Laten we ons niet misleiden door de vrijblijvendheid die schuilt achter het woord Koppelkansen. Het is eigenlijk een koppelnoodzaak. De problematiek is urgenter en ingrijpender, dan dat het belegd kan worden in een ‘proeftuin’, ‘adaptive lab’ of werkatelier. ‘Koppelkansen’ is volgens mij juist een beweging die vooral gaat over doen; nú doorbraken forceren, buiten de lijntjes kleuren. Liever achteraf ‘sorry’ zeggen dan toestemming vragen. Misschien zelfs guerrilla.
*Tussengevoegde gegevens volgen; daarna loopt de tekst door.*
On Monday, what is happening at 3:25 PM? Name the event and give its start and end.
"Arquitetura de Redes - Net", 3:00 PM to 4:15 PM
Het is mijns inziens van essentieel belang dat de lijnorganisaties met deze beweging in hart en nieren verbonden zijn. Het gaat natuurlijk in de eerste plaats om het kunnen profiteren van de opbrengst van de koppelkansen zelf, maar juist ook om ondertussen te kunnen leren van de krachten die achter dysfunctioneel geworden patronen en systeemeigenschappen zitten, en ze om te vormen naar echte systeemvernieuwing. Dat zit in de manier van sturen, financieren, besluiten, verantwoorden, controleren en risico’s beheersen; bouwend naar een steeds toekomstbestendiger Amsterdam.
Even voorstellen: Sander Cedee
Ik ben als organisatieadviseur sinds kort verbonden aan Koppelkansen. In de loop der tijd ben ik enigszins gespecialiseerd geraakt in organisatie-ontwerp, en dus verheug ik me op wat voor ontdekkingen er allemaal worden gedaan rondom de realisatie van koppelkansen. Ik verheug me dus eigenlijk op de ‘beren op de weg’, die uiteindelijk misschien wel fantomen blijken te zijn. Regelmatig doorkruis ik Amsterdam met de fiets en dan voel ik een soort mix van trots en liefde als ik op brede rode fietspaden, langs drijvende tuinen en voortdurend afwisselende sferen op straat, praktisch met geen enkele auto in de knel kom, en mijn fiets ondergronds parkeer in een constructie die me doet denken aan een Guggenheim Museum. Hier regeert de menselijke maat. Ik neem dan de voortdurende straatopbrekingen en de filevorming van fietsen maar voor lief.